Indeed, as he talks about these different performances, one gets a sense of continued musical development and discovery.  “I started to learn about Winterreise quite early.  But I think you learn the whole psychological and emotional content of that piece by getting older, by having experiences, by having losses.  You have to fall in love and then to lose your lover– you have to really have this experience, to feel what is happening to you, with your soul, with your brain, with your body, in that situation.”

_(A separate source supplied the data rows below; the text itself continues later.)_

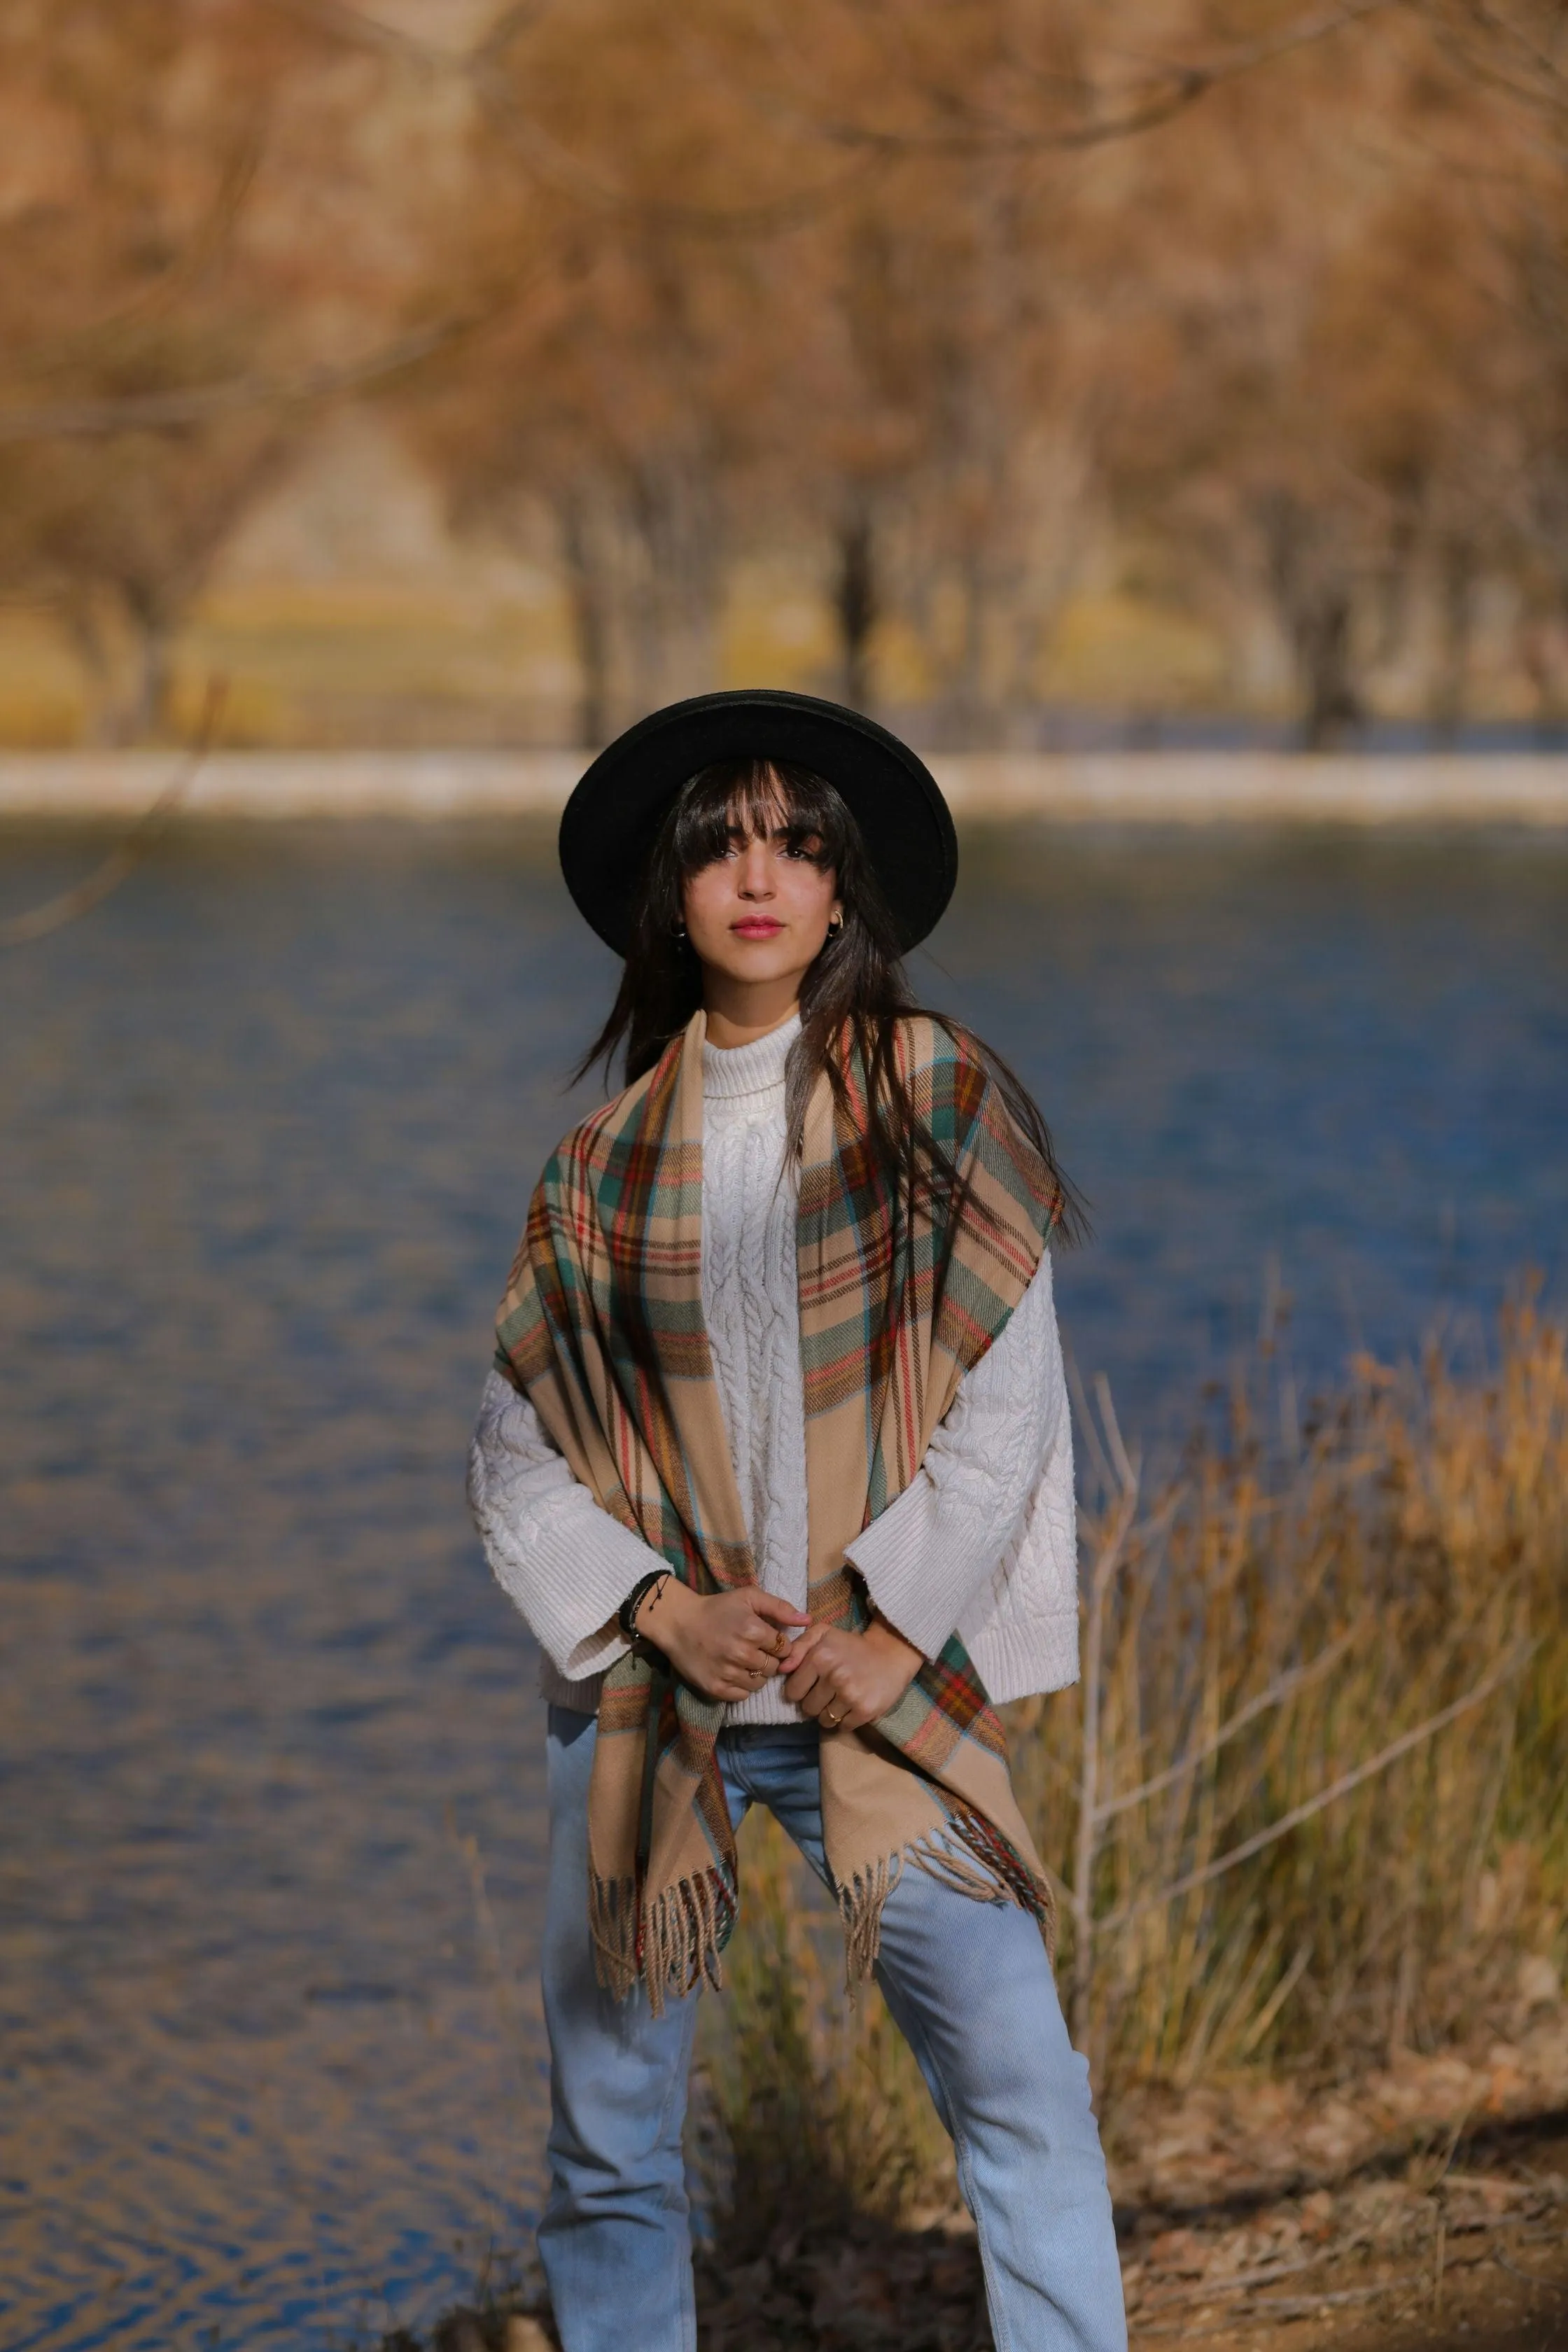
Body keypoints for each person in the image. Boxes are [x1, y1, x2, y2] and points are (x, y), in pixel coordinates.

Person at [468, 690, 1126, 2352]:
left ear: (843, 889)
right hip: (655, 1701)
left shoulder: (933, 1096)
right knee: (610, 2152)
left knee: (1023, 2097)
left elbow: (1007, 1404)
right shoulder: (596, 1171)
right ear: (668, 893)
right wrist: (656, 1613)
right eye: (720, 846)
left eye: (797, 844)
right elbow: (514, 1445)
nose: (757, 879)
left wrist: (885, 1628)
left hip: (875, 1688)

It is a sobering thought that a musician of Prégardien’s standing, who has performed in the world’s top concert halls, with the likes of the Berlin Philharmonic, Staatskapelle Dresden, and conductor Nikolaus Harnoncourt, has such a desire to learn and develop further.  His recordings, with major labels such as EMI and Deutsche Grammophon, and numbering over 130 titles, have been received to great critical acclaim, winning international awards, such as MIDEM Record and Vocal Recital of the Year.

I wonder how Prégardien manages this vast repertoire, that spans the likes of Bach, Schubert, Britten, and Rihm. “I try to handle all composers equally,” he explains. “I try to hear the music, to find out what emotion the composer wants to bring over.  What is very important for me is that I get an emotional impact from the music and the text.  If I am not touched by them, it is very difficult for me to go on – but this is rare.”

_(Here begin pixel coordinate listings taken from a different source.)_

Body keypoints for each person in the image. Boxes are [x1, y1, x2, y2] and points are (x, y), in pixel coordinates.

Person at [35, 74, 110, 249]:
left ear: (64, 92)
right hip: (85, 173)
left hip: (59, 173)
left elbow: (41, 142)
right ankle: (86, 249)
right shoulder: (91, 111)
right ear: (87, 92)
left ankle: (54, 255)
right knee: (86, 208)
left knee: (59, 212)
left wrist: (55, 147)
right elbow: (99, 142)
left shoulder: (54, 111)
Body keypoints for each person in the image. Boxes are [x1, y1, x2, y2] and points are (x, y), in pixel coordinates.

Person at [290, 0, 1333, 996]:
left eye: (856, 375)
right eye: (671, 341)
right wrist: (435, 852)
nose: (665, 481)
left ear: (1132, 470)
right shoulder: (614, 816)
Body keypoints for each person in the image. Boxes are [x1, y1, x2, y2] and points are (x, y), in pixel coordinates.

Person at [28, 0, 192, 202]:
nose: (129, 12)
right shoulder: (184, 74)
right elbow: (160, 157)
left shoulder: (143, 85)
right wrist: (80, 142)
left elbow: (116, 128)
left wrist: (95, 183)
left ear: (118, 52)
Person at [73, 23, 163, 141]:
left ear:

The relationship between words and music is one of great importance for Prégardien, who uses both to find inspiration.  “Singers are very lucky, because we have the text. Other musicians don’t have this; we have poetry.” It is noticeable how often he refers to the ‘poetry’ of music, the ‘musical text’; for him, the two are deeply combined.  “To really understand music, it is necessary to understand the words.”  Winterreise comprises a set of poems by Wilhelm Müller, that were then set to music by Schubert.  When Prégardien considers the work, these two aspects hold equal weight.  “If you look at Schubert’s music, you find many hints for how to colour your voice and attitude, in order to give so many different approaches to the emotional content [of the text].”

Not that Müller’s text is emotionally straightforward either. “You have 24 songs, in the same depressing attitude — you have to find the real colours, to find possibilites… there is not only sadness, there is also anger, there is despair… the real challenge is to find a logical way for yourself through these 24 songs, to show character and development during just three days… for in three days you cannot go through a whole love.”

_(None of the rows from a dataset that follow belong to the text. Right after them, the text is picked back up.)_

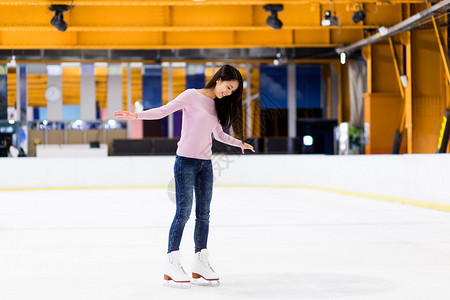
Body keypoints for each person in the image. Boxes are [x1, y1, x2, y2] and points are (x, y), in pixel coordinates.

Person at [114, 64, 254, 287]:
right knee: (183, 212)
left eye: (231, 92)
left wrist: (239, 144)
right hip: (185, 163)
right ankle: (172, 260)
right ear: (218, 79)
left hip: (205, 165)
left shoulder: (218, 106)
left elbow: (218, 134)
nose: (227, 93)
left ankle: (200, 261)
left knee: (204, 214)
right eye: (227, 87)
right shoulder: (191, 96)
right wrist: (137, 115)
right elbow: (163, 111)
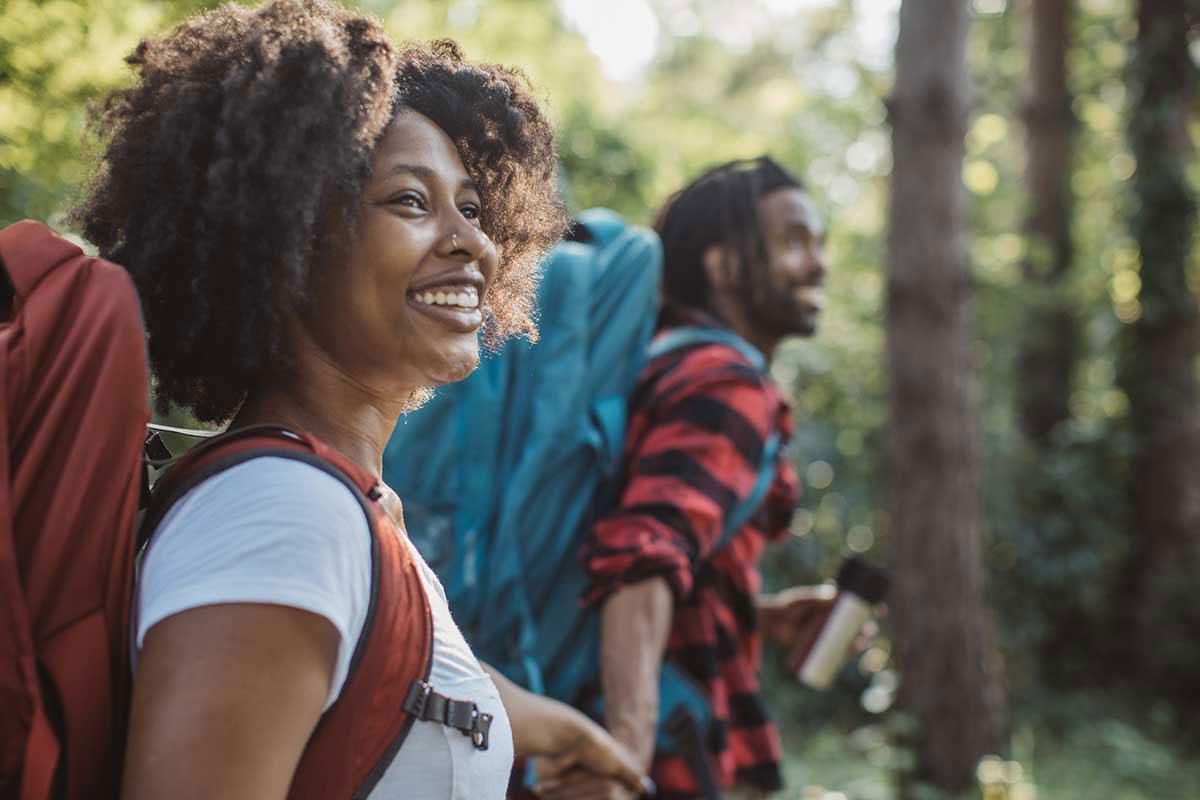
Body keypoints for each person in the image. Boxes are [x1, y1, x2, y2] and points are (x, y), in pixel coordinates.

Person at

Emotion is at the core of Prégardien’s music-making, partly thanks to one of his early teachers, Hartmut Höll, accompanist to Dietrich Fischer-Dieskau.  “He didn’t care about our technical problems — he just said, ‘No, forget about that.  Look at the text, at the music — let pictures and imaginings come, and try to find the right sound and the right expression for them.'” 

A dedicated music educator himself, teaching at German Hochschule music academies, as well as international masterclasses, and having produced several musical publications, it is this emotional side of a musician that Prégardien is most interested in fostering.  “I want to see a very personal approach to the music.  I don’t want to hear a very well-trained voice, who has studied this song and brings it over in a beautiful manner.  That can be good, but I like to find real musical and emotional personality.”

It was his personal ideas about ‘not just my part… but how the passions, the dramatic impulses of the whole should be’ that last year prompted Prégardien to take up the conductor’s baton, leading a tour with the Ensemble Le Concert Lorrain.  Singer, turned teacher, turned conductor; one can’t help but think of what Prégardien said of Menahem Pressler earlier: “If you want to learn, you can learn.”

Christoph Prégardien will be leading a Lied masterclass at St Hilda’s and performing Winterreise with Menahem Pressler at the Sheldonian Theatre on 5 August.